── Exercise materials ──

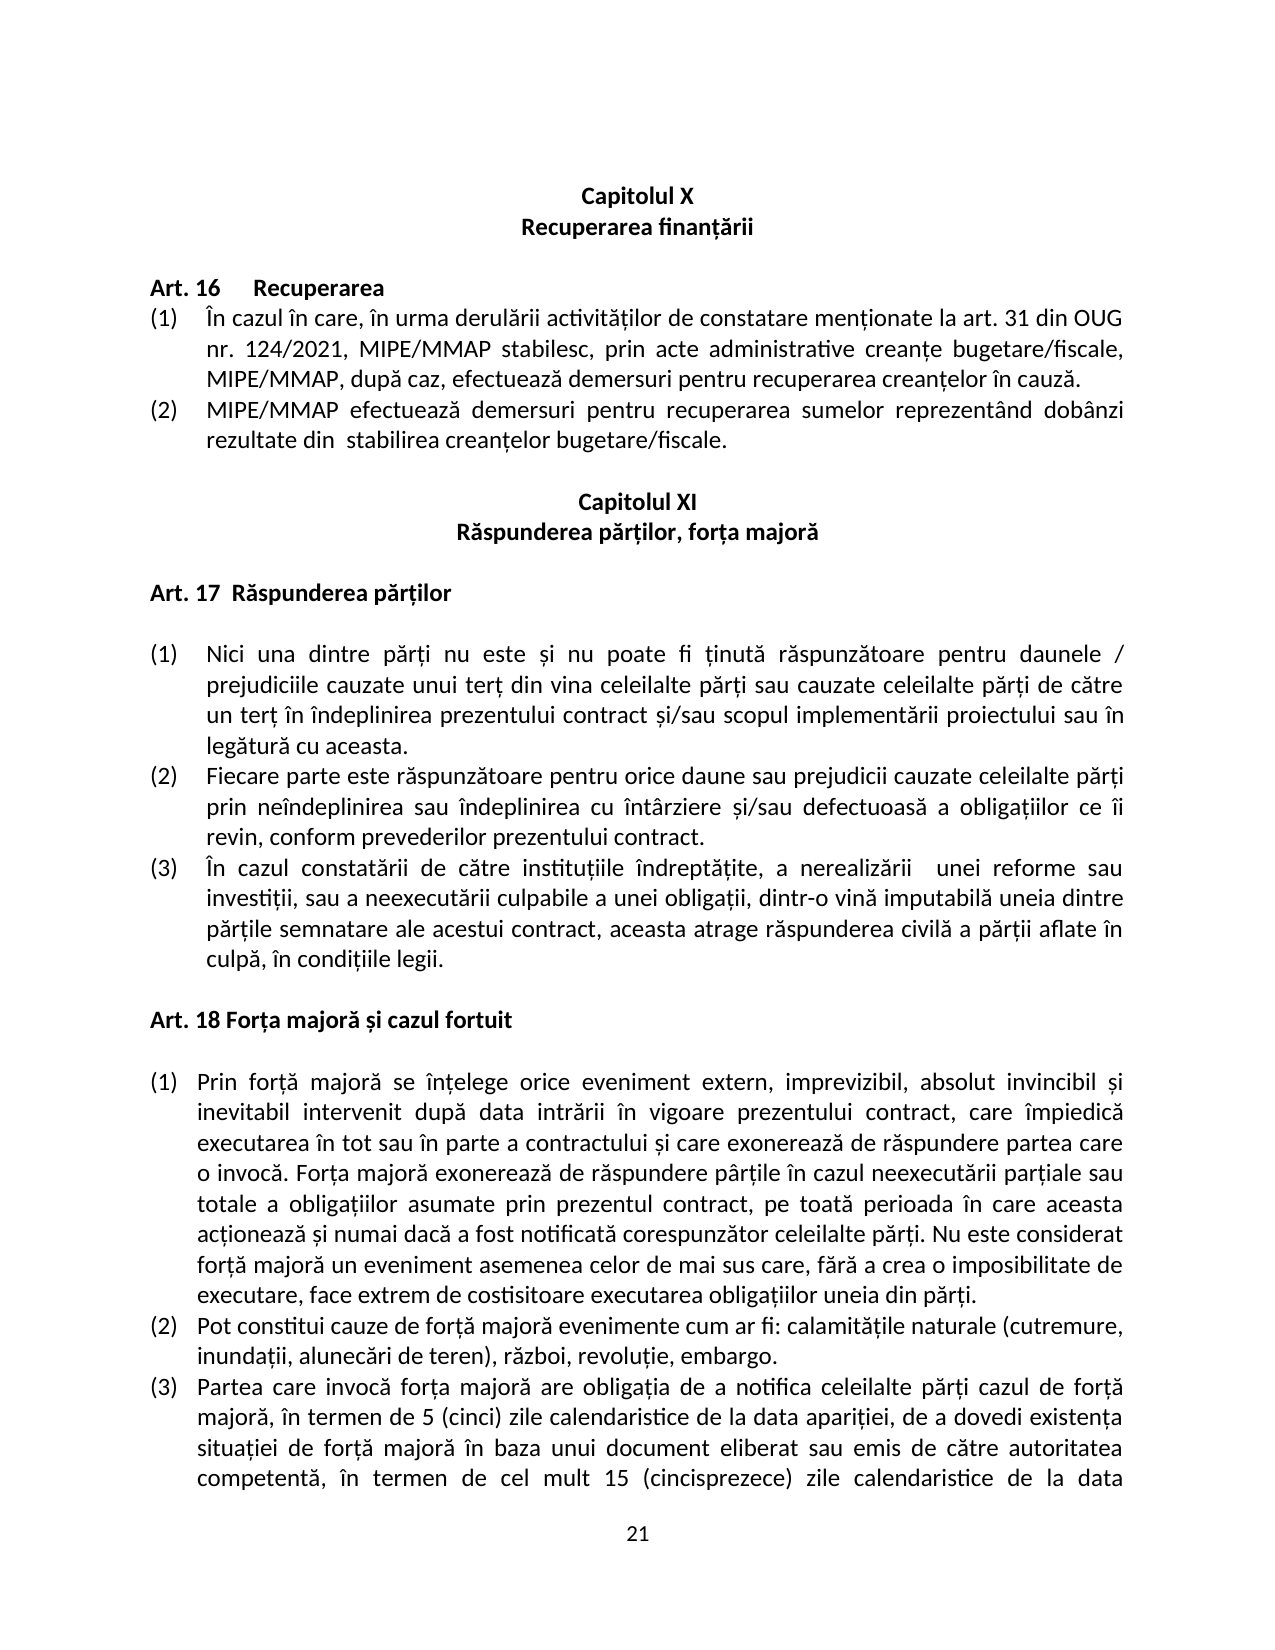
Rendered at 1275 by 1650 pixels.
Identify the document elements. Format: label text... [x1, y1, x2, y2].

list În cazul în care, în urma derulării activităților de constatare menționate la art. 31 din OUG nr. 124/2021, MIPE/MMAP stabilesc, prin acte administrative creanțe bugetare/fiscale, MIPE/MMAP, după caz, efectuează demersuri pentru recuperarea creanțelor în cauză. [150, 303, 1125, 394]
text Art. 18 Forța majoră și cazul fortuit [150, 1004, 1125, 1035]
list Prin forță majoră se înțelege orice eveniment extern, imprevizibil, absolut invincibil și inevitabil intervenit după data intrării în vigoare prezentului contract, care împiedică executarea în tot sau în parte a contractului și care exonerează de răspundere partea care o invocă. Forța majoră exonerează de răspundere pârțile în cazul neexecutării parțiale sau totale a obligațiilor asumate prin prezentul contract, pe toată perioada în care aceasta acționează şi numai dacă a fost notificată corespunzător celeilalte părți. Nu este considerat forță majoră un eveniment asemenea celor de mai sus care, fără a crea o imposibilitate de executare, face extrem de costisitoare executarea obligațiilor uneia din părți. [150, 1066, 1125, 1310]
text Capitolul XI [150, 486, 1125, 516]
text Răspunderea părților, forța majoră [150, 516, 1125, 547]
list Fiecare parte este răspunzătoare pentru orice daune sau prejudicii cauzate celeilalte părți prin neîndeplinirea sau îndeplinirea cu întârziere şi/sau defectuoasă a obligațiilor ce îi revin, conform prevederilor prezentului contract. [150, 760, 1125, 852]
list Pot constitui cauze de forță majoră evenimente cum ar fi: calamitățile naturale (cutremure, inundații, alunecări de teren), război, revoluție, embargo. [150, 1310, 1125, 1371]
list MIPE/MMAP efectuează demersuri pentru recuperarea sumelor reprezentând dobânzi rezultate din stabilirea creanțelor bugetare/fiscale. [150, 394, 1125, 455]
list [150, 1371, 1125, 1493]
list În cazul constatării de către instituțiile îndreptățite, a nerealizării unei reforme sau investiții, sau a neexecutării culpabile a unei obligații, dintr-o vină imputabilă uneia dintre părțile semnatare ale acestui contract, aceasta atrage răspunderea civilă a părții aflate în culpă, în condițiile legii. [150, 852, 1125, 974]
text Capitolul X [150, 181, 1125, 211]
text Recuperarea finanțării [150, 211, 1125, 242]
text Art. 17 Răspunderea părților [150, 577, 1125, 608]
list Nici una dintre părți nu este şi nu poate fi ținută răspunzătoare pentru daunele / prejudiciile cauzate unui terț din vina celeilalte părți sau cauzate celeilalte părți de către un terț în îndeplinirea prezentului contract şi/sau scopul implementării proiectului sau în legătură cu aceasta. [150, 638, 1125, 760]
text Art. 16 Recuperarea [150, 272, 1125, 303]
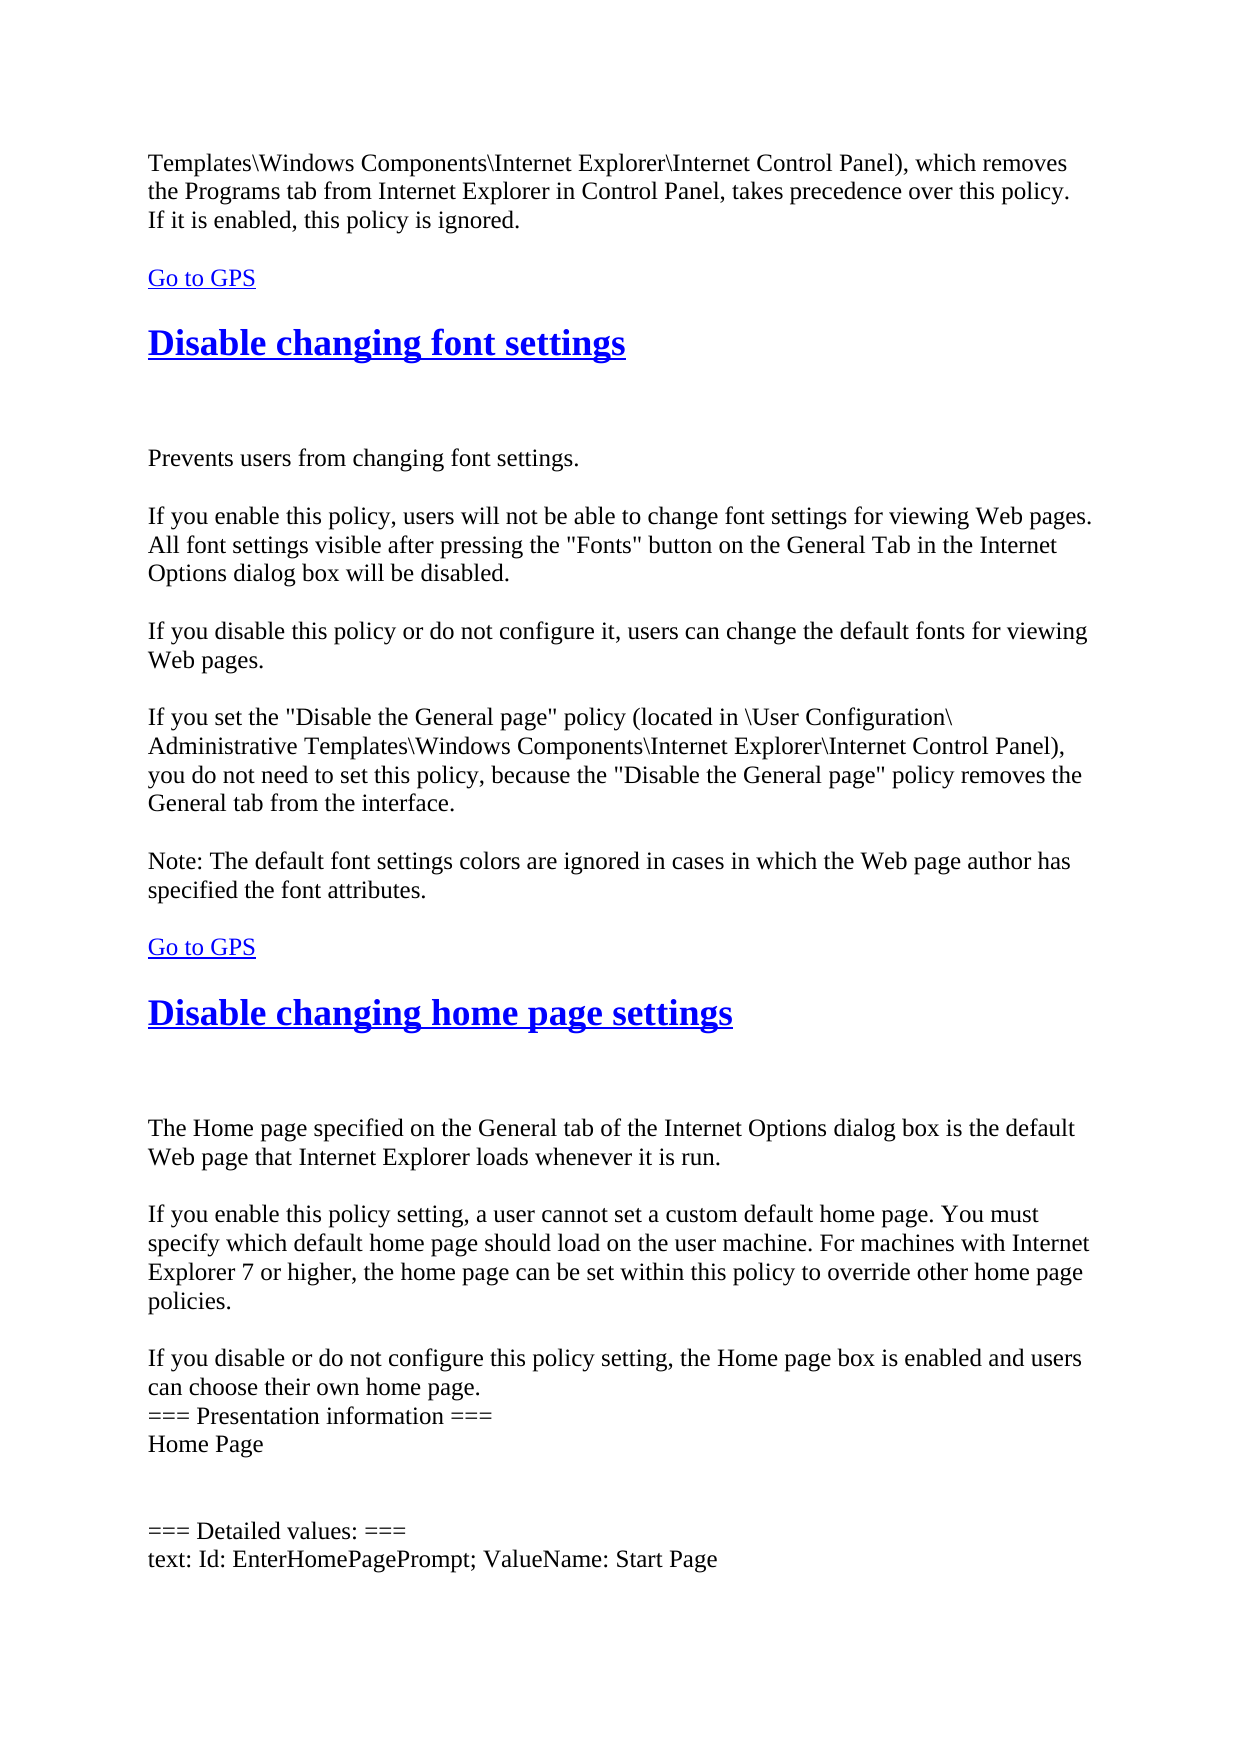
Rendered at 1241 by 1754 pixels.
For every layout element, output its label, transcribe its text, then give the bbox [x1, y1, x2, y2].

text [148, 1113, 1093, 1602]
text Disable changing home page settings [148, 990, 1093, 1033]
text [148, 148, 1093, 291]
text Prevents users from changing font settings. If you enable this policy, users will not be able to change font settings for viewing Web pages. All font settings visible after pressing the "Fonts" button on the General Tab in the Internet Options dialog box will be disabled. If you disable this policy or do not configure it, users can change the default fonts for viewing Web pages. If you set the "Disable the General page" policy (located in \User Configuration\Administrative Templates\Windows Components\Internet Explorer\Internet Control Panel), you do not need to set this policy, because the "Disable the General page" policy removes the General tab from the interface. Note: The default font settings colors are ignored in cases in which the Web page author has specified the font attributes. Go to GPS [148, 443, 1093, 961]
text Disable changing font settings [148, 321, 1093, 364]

───

> Exercise aim: What lines in the entries above hold "Rendered"? Copy every one.

> Answer to the exercise:
Rendered at 1275 by 1650 pixels.
Rendered at 1241 by 1754 pixels.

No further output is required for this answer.